▶ GIVEN DATA:
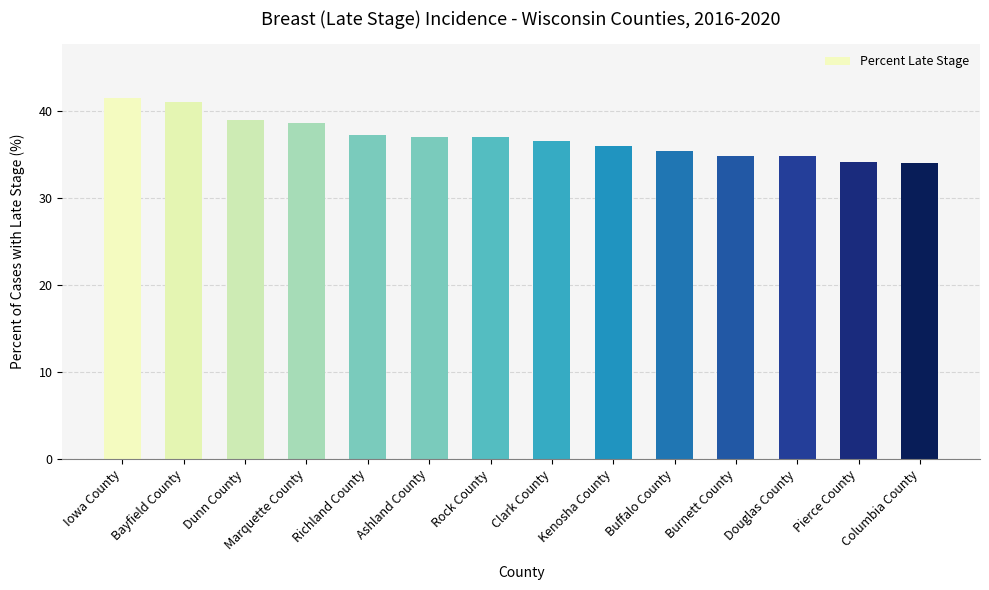

What is the average value?

37.0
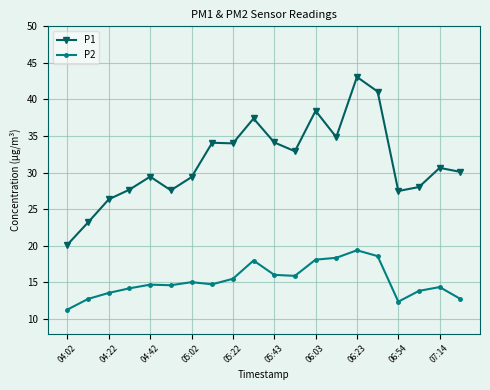

Which series has the largest range (max minus min)?

P1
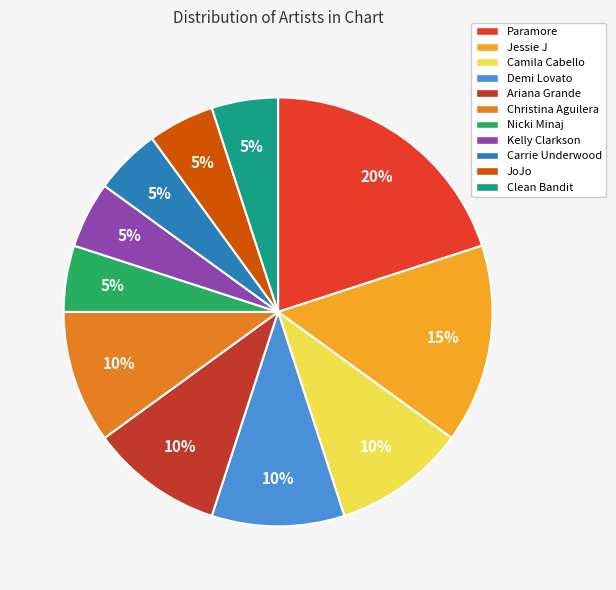

Is there any slice that represents more than half of the pie?

No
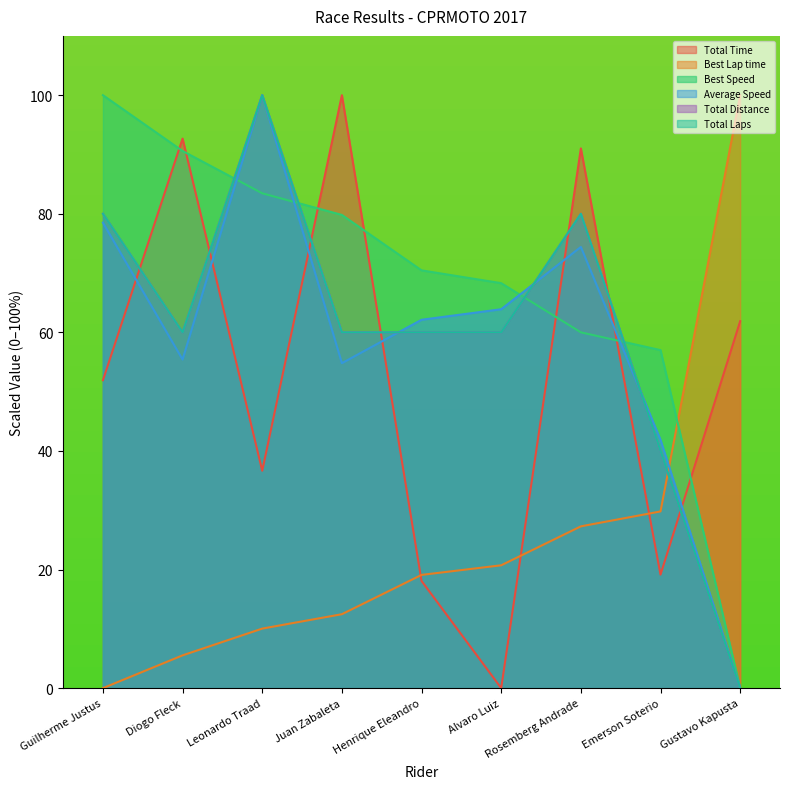

Between which two adjacent categories do Best Lap time and Total Distance first intersect?

Emerson Soterio and Gustavo Kapusta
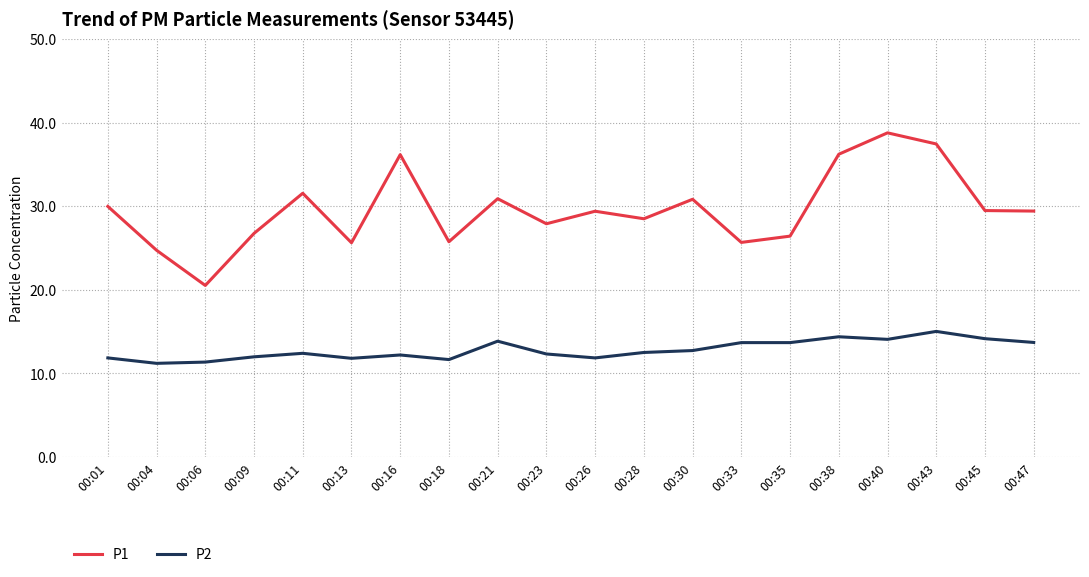

The value of P1 at 00:30 is 46.3. True or false?

False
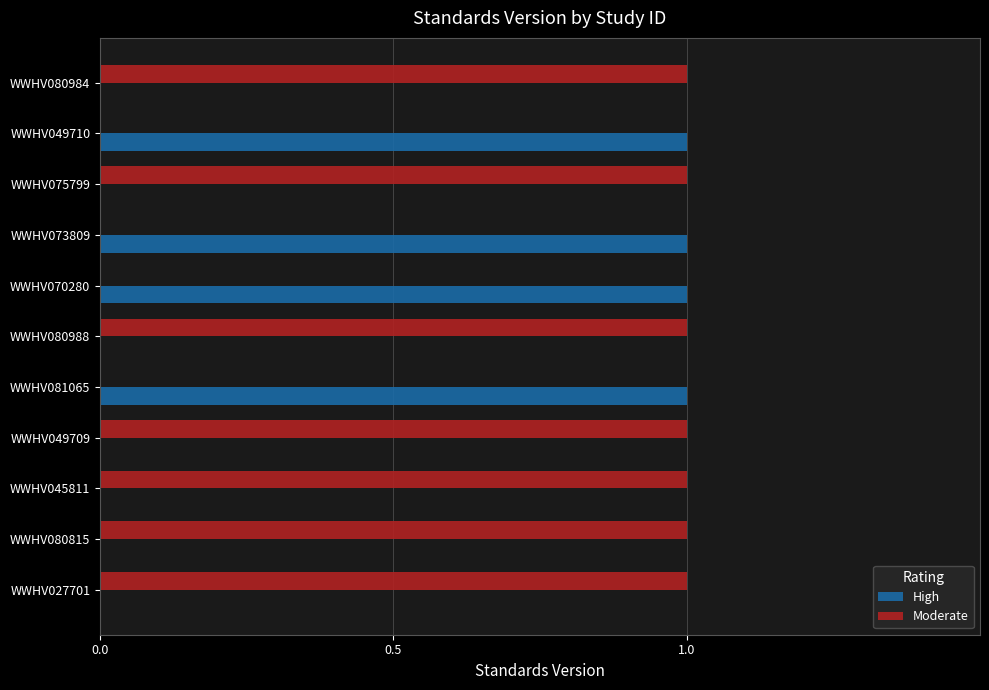

The Moderate series shows 1 at WWHV080984. True or false?

True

▶ EXERCISE BRIEF:
Could you copy all of the material above word for word, without the pictures?

▶ OUTPUT BELOW:
What is the average value?

37.0

Which series has the largest range (max minus min)?

P1

Is there any slice that represents more than half of the pie?

No

Between which two adjacent categories do Best Lap time and Total Distance first intersect?

Emerson Soterio and Gustavo Kapusta

The value of P1 at 00:30 is 46.3. True or false?

False

The Moderate series shows 1 at WWHV080984. True or false?

True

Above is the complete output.